Checking his watch to see that Miller had taken Tom shopping for new school shoes well over two hours ago, Hardy sighed. She’d warned him that this trip usually took an ungodly amount of time and arguments. He just hadn’t quite believed her.
He removed the cap from a Fruit Shoot, grabbed his tea from the counter and went back into the living room. Fred was standing on the sofa to watch the rain, gently headbutting the window as he did.
“Get down from there.” Hardy placed the drinks on the coffee table in a rush but Fred had slid dramatically into a sitting position before he got to him.
“Bored.” Fred pouted.
Hardy knelt in front of him, ignoring how one of his joints cracked on the way down. “Only boring people get bored.”
Fred scowled at him. “Bored!”
Despite a long and varied history of winning staring competitions, Fred’s screwed up features were too much for Hardy. He dragged his hands over his face and plumbed the depths of his memories of Daisy’s early years. Surely he must have learned something useful about toddlers?
He’d only moved into the Miller house a month ago, but it was already more of a home than his hut had been. The feeling hadn’t stretched towards Broadchurch itself, however. Popping to the local shops had become an almost military operation for him. He’d worked out the least travelled route and had several escape plans for when one of the bloody locals insisted on talking to him.

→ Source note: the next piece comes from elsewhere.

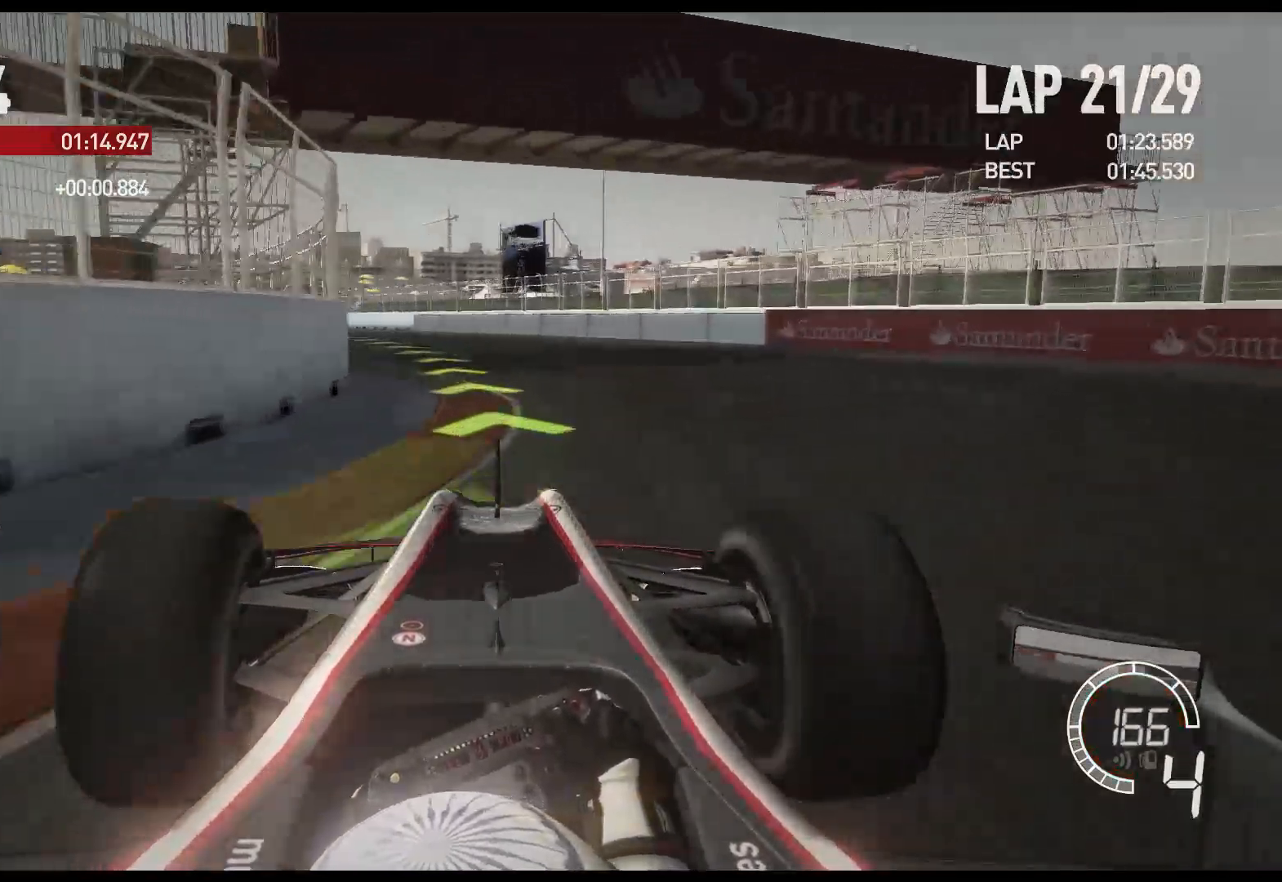
{"buttons": ["R2"], "left_stick": "left", "right_stick": "center", "events": [[350, "A", "down"], [467, "A", "up"]]}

In the four walls of his new home, it was a completely different story. Tom had treated his arrival with an indifference that only altered when he realised he could get twice as many lifts now. Hardy knew that was the best he could hope for. If the boy hadn’t liked him, he would’ve let him know. Fred, on the other hand, had become his second, sometimes sticky, shadow. It had got to the point that Miller was almost jealous of the attention her youngest was bestowing upon him.

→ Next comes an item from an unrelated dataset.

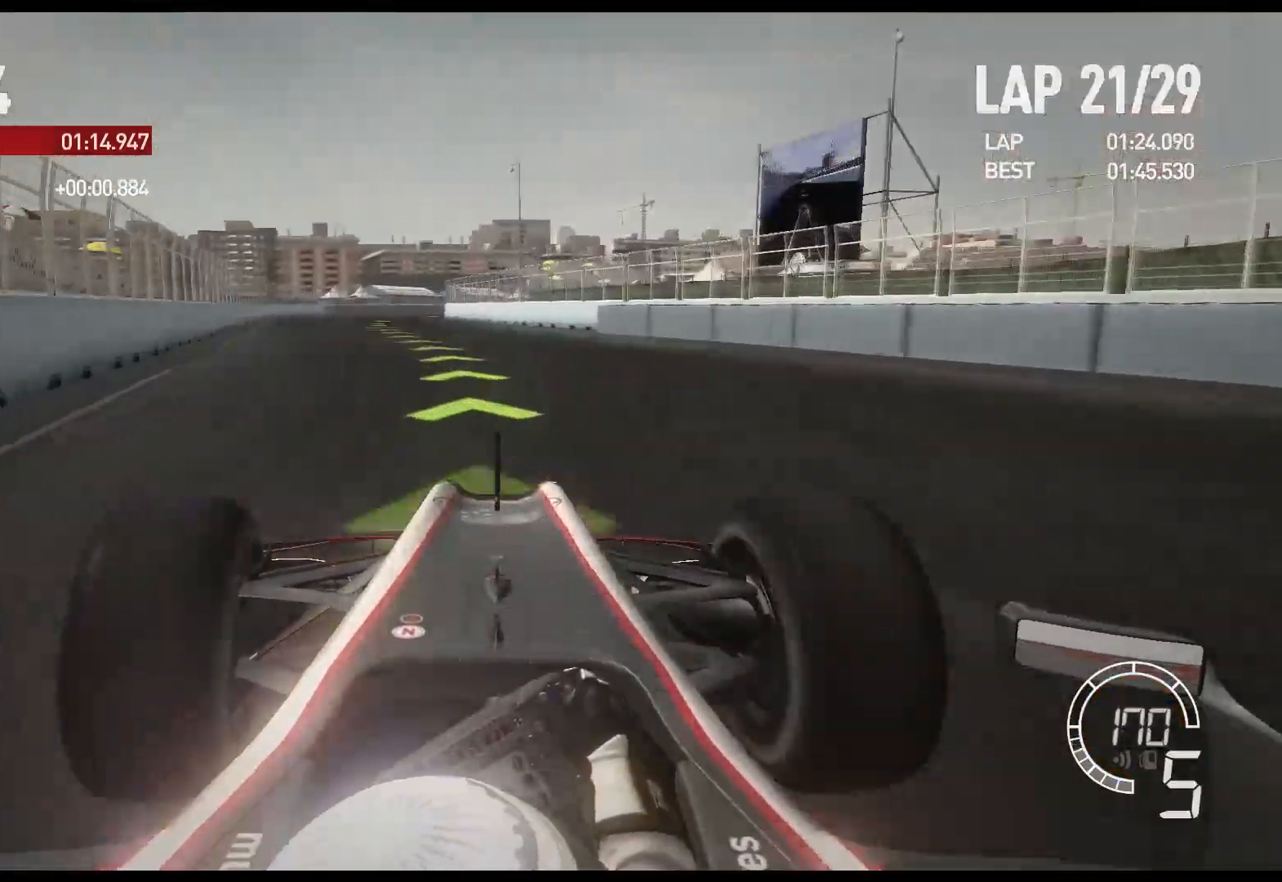
{"buttons": ["R2"], "left_stick": "center", "right_stick": "center", "events": [[400, "left_stick", "center"]]}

“I haven’t put him to bed all week!” she’d moaned just yesterday when Fred started slapping his latest favourite book against Hardy’s leg.
“I’m sure the novelty will wear off soon,” he’d reassured her.
Despite this, since he’d moved in, Hardy hadn’t spent too much time alone with Fred. He just hoped that when Miller and Tom finally returned from their shopping trip, the novelty wouldn’t have worn off to the point of Fred not being able to stand the sight of him.
With Fred’s arms still firmly crossed, Hardy looked around for some inspiration from the various abandoned toys in the room. “Cars?”
“No.”
“Mr Lion?”
Fred shook his head.
As he was beginning to weigh up the pros and cons of letting Fred run around the garden despite the weather, he spotted something on the side table that gave him hope. “How about your colours, yeah? You like colours.”
He leaned across and grabbed the small stack of colouring books to hold them in front of Fred. The boy hesitated briefly before launching himself towards the books. Hardy pulled them out of his reach.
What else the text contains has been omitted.